▶ INPUT DATA:
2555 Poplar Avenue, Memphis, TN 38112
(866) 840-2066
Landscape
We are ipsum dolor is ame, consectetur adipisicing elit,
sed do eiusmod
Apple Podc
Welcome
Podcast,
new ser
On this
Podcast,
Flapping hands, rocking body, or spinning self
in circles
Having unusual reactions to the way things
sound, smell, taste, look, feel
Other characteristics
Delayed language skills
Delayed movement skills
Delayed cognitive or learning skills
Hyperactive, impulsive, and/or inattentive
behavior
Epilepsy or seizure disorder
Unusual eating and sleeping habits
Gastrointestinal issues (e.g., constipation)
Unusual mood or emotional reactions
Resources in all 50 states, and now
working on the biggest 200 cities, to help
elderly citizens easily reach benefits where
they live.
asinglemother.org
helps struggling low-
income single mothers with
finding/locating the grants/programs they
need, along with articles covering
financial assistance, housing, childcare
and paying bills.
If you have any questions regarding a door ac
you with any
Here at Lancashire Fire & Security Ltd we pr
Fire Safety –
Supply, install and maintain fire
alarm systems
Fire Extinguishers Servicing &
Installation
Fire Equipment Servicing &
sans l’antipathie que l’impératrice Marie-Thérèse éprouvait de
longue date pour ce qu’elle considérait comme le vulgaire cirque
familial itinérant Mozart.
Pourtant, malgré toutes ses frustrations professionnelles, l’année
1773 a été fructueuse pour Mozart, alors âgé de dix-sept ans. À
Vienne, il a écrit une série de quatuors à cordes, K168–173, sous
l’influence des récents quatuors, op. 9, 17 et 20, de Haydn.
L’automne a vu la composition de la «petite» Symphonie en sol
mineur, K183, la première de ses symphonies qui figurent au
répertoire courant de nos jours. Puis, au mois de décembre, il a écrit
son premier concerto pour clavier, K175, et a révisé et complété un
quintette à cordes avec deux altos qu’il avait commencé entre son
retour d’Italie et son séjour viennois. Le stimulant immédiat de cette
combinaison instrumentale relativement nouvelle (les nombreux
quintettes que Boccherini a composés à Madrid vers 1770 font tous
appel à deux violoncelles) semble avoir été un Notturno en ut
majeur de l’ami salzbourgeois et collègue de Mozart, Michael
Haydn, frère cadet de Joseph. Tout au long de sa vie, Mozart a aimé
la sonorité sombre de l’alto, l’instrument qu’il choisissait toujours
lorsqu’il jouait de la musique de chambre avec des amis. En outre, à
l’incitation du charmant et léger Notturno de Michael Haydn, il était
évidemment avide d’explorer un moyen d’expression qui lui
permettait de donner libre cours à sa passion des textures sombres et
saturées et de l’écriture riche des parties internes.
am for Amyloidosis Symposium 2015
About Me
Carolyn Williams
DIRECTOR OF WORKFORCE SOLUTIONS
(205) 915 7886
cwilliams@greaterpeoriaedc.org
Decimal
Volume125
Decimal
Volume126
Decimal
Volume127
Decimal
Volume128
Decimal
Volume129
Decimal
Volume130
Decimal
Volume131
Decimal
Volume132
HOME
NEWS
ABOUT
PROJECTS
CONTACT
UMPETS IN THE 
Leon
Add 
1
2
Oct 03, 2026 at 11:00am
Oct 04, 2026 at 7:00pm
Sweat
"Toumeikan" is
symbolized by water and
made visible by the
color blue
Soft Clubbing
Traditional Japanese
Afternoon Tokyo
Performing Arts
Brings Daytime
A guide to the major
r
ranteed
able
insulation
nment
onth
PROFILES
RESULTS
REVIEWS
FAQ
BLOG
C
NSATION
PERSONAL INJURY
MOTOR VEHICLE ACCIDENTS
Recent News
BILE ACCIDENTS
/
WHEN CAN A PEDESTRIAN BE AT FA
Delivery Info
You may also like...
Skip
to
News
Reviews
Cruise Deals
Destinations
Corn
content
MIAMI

▶ WHAT YOU ARE ASKED TO DO: Looking at the entries, how many lines contain the string "avec"? The answer is that number alone.

▶ EXPECTED OUTPUT: 2